Each middleware has a phase number that determines its position in the pipeline:

Phase	Middleware	Why this position
3	@fallback	Outermost safety net — catches everything, returns default
5	@logged	Observe execution timing and errors
8	@circuitBreaker	Fast-reject if service is known-down
10	@throttled	Reject immediately — don't waste any resources
20	@debounced	Collapse rapid calls before doing real work
30	@cached	Cache hit skips everything — biggest savings
40	@validate	Catch bad input before acquiring locks/queues
45	custom	User middleware default position
50	@queued	Control concurrency before locking
60	@locked	Exclusive access for the actual operation
70	@timeout	Race timer per attempt
80	@retryable	Innermost — each retry re-enters timeout

No Code Changes Required

The method body never changes. Add a tag, remove a tag — the runtime adapts. This separation means:

• Business logic stays testable — test the method without middleware
• Constraints are visible — scan the JSDoc to understand production behavior
• Changes are safe — adjusting a cache TTL from 5m to 15m is a one-character edit, not a refactor
• Composition is automatic — the runtime handles interaction between middlewares correctly

Custom Middleware

The same system that powers built-in tags is available to photon authors via @use and defineMiddleware(). See DOCBLOCK-TAGS.md for the API reference.

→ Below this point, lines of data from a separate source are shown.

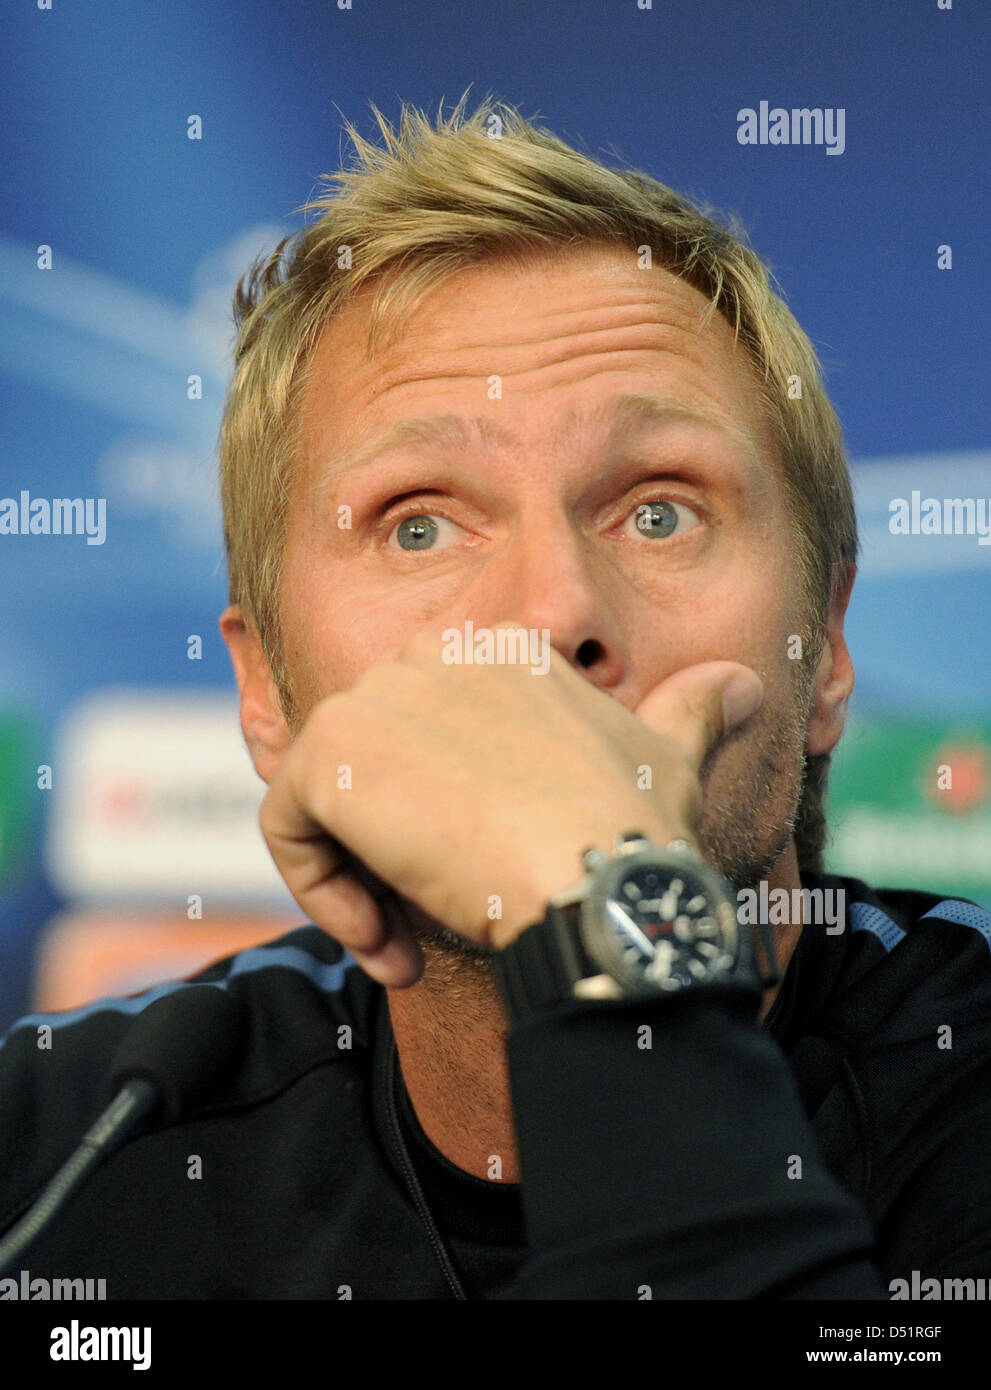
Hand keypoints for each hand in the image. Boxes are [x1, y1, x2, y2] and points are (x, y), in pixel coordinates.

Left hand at [259, 622, 762, 986]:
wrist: (596, 879)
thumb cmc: (634, 827)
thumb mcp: (669, 758)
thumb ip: (693, 710)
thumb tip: (744, 682)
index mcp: (497, 653)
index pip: (433, 735)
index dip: (450, 813)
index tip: (489, 874)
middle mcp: (428, 657)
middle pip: (376, 767)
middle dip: (396, 848)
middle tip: (442, 913)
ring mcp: (372, 700)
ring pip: (327, 799)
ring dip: (360, 881)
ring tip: (407, 943)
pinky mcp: (328, 756)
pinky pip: (288, 827)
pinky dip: (322, 892)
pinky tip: (385, 942)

import { defineMiddleware } from '@portel/photon-core';

export const middleware = [
  defineMiddleware({
    name: 'audit',
    phase: 5,
    create(config, state) {
      return async (ctx, next) => {
        const start = Date.now();
        const result = await next();
        const duration = Date.now() - start;
        console.log(`[${config.level}] ${ctx.photon}.${ctx.tool} ${duration}ms`);
        return result;
      };
    }
  })
];

export default class BillingService {
  /**
   * @use audit {@level info}
   * @timeout 30s
   * @retryable 2 1s
   */
  async charge(params: { amount: number }) {
    return await this.stripe.charge(params.amount);
  }
}

Custom middleware and built-in tags share the same pipeline — no special treatment, no separate systems. A custom middleware at phase 5 runs before all built-ins. At phase 45 (the default), it slots between validation and queuing.

Design Principle

Write the ideal code. Declare what the real world demands. Let the runtime bridge the gap.

The developer's job is to express intent. The tag's job is to express constraints. The runtime's job is to compose them into production-grade behavior. This is not a framework convention — it's a language-level capability of the Photon runtime.